■ **Problem to work on**
Tally the lines in the items below that contain the string "Agam", matching case exactly. Give only the number.

*** Opening of Recorded data ***

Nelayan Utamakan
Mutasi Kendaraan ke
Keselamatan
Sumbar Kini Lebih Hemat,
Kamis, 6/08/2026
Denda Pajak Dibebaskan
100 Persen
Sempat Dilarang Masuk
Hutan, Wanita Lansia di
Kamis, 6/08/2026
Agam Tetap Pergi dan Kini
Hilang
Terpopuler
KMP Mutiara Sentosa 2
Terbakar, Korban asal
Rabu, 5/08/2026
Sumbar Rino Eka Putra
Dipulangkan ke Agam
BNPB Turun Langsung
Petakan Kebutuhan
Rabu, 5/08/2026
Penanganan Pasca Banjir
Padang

*** Close of Recorded data ***
*** Opening of Recorded data ***

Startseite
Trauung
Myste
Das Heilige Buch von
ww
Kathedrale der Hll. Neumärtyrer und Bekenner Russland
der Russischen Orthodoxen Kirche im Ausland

*** Close of Recorded data ***
*** Opening of Recorded data ***

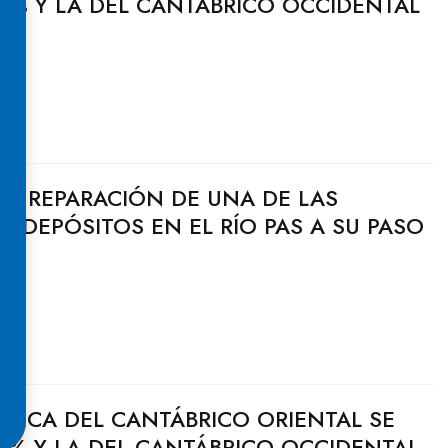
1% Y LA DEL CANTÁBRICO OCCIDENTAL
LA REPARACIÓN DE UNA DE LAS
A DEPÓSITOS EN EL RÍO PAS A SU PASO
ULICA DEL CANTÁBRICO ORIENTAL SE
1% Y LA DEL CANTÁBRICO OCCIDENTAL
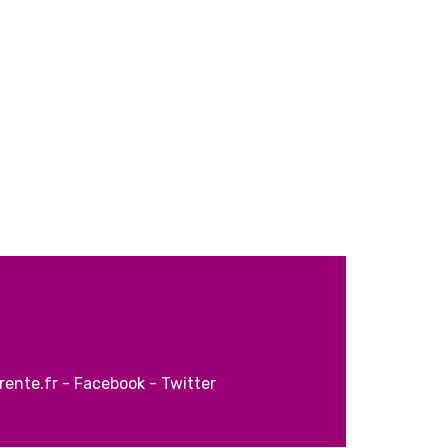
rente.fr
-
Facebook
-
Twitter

*** Close of Recorded data ***

■ **Solved problem**
2